On watching this video, students should be able to:

  1. Describe the abstract idea of a sampling distribution and how it reflects the sample to sample variability of a sample statistic or point estimate.
  2. Identify the standard error as the standard deviation of the sampling distribution and explain how it is a measure of the precision of a point estimate or sampling variability.
  3. Distinguish between the uses of the standard deviation and uses of the standard error.
  4. Infer that although the sampling distribution is a theoretical construct that we never empirically observe, we can estimate the precision of a point estimate using the standard error which is estimated from a single solitary sample.
  5. Confirm that larger samples will contain less sampling variation and thus offer a more precise point estimate, and that larger samples are more likely to be closer to the true population value (assuming there is no systematic bias).

A thought experiment about sampling distributions:

  • Imagine you take a random sample of individuals from a target population, measure something and then calculate a sample statistic, the “mean” let’s say. You calculate the mean in the sample because what you really want to know is the mean in the population, and the sample mean is a point estimate of this population parameter.

  • Imagine you take another independent random sample and calculate another mean, it is highly likely it would be different to the first mean because it is a different sample - the sample was selected completely independently of the first sample, and individuals were selected by a random process.

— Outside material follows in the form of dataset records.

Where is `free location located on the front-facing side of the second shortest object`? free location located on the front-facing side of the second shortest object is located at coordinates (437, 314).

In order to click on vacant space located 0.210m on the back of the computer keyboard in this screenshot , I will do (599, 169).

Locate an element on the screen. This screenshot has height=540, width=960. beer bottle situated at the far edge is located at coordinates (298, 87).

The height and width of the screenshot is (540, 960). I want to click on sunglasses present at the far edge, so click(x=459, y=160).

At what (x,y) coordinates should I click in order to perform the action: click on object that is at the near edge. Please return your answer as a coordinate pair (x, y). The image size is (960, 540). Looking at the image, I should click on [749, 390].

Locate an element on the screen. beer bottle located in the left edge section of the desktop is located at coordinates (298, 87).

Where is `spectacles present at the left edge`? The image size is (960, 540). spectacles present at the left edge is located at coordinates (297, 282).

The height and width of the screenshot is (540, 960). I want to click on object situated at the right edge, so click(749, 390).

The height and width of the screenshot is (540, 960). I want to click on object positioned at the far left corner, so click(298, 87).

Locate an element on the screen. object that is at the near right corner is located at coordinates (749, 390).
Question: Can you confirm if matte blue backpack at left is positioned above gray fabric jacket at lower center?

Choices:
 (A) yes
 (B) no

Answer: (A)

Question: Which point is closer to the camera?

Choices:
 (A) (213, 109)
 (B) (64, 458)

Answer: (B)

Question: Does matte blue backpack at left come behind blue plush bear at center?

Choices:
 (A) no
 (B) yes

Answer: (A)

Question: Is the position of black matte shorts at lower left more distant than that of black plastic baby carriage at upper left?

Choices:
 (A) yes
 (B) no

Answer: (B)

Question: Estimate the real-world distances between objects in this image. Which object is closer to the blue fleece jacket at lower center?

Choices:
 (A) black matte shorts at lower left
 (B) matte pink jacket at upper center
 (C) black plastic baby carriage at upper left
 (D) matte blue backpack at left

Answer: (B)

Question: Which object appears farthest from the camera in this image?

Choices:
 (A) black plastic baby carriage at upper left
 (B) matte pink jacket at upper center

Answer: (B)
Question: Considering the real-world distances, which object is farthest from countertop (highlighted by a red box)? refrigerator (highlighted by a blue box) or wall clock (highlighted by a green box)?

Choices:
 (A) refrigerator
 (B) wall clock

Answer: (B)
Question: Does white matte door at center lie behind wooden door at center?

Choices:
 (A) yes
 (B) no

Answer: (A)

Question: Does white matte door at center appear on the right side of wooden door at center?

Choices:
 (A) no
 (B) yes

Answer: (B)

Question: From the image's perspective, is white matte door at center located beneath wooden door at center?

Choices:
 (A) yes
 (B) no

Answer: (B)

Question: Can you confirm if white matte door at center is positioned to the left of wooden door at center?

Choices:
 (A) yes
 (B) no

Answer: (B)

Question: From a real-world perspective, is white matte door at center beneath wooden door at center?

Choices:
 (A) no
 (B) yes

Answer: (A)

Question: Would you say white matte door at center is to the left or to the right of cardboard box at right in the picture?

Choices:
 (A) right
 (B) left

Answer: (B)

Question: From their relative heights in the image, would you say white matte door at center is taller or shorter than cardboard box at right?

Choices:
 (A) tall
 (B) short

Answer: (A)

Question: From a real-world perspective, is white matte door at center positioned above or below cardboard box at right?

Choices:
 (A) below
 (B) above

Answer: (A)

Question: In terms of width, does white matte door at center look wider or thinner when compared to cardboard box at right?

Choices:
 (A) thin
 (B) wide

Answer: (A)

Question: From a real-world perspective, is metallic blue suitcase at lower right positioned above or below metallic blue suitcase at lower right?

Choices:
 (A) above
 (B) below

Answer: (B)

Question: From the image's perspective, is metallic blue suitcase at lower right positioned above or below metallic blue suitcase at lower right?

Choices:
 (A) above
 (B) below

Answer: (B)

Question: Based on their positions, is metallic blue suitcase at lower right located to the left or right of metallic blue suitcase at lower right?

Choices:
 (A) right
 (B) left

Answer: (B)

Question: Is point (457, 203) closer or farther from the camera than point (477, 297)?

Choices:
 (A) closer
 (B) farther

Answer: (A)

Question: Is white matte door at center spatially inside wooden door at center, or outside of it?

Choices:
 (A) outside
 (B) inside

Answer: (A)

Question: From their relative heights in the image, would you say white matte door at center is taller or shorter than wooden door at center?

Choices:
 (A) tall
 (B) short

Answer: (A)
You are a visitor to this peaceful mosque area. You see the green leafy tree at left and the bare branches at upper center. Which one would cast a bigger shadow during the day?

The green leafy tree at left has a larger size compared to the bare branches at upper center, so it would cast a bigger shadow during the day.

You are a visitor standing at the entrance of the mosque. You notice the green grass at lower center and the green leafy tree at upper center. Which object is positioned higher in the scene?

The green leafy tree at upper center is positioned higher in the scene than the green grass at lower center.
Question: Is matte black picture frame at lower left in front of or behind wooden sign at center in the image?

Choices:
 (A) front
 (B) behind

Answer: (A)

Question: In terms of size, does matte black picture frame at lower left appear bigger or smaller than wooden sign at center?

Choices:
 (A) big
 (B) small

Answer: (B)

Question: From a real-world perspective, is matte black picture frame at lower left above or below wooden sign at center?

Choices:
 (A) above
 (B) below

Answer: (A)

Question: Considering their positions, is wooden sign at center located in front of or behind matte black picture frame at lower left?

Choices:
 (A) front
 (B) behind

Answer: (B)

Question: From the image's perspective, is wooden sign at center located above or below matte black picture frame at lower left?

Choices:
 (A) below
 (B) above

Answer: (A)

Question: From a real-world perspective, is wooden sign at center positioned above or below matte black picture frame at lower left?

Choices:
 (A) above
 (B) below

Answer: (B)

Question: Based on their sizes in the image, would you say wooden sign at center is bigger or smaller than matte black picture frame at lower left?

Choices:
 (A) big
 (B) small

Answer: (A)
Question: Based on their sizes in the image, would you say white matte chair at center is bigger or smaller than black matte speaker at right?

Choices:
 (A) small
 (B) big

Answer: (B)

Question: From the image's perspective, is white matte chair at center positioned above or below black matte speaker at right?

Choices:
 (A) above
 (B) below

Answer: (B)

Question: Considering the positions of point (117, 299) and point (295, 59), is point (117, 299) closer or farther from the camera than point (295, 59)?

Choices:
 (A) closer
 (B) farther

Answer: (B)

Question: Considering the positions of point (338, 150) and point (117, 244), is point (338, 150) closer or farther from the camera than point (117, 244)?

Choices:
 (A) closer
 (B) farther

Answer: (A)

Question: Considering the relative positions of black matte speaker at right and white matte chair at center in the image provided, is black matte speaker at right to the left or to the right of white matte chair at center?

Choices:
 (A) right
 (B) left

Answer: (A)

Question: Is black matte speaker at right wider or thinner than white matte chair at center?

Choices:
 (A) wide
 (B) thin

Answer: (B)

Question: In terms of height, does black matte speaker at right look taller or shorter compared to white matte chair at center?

  • Imagine you keep doing this over and over again, each time calculating a mean and recording its value. The sample means would vary from sample to sample and you could plot their distribution with a histogram. We call this distribution the sampling distribution. We call it sampl-ing because it is the distribution from “sampl-ing” lots of times. This is different to the “sample” distribution which is the distribution of the observed data.

  • The spread or standard deviation of this sampling distribution would capture the sample-to-sample variability of your estimate of the population mean. It would thus be a measure of the amount of uncertainty in your estimate of the population mean or “sampling variation” or “sampling error”. You can also see it as a measure of precision of the point estimate, in this case the mean.

  • You might imagine that means calculated from bigger samples would vary less from sample to sample, and likewise, that means calculated from samples taken from populations with less variation, would vary less from sample to sample. This would mean more precise point estimates.

  • We call the standard deviation of the sampl-ing distribution the “standard error” to distinguish it from the standard deviation of the sample distribution. You might find it helpful to remember this by interpreting the word “error” in standard error as reflecting sampling “error”.

  • You've had to imagine all this because we almost always do only one experiment or take only one sample, so we never observe the sampling distribution. A sampling distribution is abstract, it describes variability from sample to sample, not across a sample.

Uses of the sampling distribution:

  • Since we often want to draw conclusions about something in a population based on only one sample, understanding how our sample statistics vary from sample to sample, as captured by the standard error, is really useful. It allows us to answer questions such as: what is a plausible range of values for the mean in this population given the mean that I have observed in this particular sample? What is the probability of seeing a difference in means between these two treatment groups as big as I have observed just due to chance? Does my study provide any evidence for changing best practice?